### Work required
When checking the entries below, count every line with the word "continuación", then give only that number.

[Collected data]
- Opening Delimiter -

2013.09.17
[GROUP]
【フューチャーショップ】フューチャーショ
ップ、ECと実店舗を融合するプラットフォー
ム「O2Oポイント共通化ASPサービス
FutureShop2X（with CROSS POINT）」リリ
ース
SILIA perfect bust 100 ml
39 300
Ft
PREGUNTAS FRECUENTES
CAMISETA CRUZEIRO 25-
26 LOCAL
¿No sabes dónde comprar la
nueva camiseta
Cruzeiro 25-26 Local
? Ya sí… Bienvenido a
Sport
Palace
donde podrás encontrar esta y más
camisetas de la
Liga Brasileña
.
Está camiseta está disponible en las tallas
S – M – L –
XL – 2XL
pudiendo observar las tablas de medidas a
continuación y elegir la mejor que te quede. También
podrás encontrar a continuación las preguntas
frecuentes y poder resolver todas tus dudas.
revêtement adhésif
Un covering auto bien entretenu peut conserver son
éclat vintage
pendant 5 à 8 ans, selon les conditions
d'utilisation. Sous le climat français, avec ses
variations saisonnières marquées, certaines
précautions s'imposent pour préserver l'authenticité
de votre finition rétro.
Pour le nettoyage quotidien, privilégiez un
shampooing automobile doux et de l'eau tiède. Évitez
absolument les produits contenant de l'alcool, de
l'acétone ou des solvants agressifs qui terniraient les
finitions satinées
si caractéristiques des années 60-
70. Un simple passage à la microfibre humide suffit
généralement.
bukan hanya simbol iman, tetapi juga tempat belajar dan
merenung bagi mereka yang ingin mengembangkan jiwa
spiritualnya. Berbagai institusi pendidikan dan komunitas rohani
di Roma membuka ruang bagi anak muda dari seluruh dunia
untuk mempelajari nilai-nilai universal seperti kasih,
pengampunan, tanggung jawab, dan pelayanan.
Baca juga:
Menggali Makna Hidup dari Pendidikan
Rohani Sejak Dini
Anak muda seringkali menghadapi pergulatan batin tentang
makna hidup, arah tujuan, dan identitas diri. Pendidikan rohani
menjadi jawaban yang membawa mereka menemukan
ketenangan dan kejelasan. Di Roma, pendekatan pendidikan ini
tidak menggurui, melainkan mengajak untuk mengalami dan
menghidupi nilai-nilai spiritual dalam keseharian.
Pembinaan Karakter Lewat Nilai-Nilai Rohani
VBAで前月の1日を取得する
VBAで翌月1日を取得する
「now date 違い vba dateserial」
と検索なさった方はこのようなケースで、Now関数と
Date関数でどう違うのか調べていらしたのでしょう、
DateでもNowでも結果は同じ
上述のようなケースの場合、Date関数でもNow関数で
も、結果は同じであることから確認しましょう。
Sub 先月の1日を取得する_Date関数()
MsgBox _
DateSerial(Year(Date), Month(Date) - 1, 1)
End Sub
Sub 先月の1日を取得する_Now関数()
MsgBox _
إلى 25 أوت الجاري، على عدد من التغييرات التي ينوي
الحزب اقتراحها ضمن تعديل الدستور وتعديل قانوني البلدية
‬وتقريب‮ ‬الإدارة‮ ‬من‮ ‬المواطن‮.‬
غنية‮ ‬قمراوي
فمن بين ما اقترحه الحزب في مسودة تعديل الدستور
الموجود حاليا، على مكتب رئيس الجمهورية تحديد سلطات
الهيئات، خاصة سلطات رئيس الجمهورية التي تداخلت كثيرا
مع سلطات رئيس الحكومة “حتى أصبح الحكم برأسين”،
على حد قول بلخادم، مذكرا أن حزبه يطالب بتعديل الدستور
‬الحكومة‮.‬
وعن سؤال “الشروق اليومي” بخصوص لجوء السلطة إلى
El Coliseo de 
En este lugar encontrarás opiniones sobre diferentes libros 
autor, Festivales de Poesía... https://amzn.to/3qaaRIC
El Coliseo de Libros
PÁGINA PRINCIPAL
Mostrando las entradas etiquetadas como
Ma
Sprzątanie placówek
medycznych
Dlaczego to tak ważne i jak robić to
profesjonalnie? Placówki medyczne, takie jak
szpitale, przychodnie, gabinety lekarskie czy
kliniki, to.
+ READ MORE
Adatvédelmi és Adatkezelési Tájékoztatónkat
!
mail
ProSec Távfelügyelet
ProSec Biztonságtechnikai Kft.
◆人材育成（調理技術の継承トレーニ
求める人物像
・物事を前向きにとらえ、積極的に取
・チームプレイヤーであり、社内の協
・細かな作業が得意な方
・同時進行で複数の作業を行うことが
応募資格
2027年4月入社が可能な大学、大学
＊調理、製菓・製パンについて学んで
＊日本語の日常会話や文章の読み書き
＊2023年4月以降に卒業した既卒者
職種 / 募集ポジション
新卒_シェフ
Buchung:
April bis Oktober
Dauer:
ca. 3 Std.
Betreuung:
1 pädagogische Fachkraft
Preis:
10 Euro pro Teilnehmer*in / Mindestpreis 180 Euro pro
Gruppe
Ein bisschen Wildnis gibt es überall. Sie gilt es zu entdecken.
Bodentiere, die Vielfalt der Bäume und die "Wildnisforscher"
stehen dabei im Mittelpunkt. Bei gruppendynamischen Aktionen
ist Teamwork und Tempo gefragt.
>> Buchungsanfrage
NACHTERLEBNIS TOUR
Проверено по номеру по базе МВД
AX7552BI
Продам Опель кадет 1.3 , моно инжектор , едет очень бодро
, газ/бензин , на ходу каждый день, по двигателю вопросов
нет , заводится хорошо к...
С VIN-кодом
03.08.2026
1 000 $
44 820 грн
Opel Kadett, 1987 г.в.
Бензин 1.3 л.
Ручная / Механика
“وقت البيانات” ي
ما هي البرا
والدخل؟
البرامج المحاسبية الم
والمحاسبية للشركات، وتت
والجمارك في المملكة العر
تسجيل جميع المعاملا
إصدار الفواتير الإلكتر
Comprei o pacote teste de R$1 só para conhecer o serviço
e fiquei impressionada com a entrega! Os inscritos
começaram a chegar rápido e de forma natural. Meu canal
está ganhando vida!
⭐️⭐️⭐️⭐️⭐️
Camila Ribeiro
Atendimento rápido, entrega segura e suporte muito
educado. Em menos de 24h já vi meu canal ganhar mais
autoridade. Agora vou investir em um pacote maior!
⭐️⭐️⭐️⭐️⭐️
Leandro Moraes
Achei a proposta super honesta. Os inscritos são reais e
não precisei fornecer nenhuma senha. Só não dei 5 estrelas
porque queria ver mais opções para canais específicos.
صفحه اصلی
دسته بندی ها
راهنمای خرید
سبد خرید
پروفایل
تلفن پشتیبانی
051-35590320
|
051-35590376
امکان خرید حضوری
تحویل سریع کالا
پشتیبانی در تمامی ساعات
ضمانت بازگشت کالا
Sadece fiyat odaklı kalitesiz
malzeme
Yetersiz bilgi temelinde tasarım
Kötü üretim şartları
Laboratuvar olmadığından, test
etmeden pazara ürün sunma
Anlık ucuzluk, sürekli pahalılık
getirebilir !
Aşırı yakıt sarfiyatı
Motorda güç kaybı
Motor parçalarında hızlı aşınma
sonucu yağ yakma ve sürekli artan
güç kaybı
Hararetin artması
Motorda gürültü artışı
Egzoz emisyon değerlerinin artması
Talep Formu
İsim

- Closing Delimiter -

### Expected output
2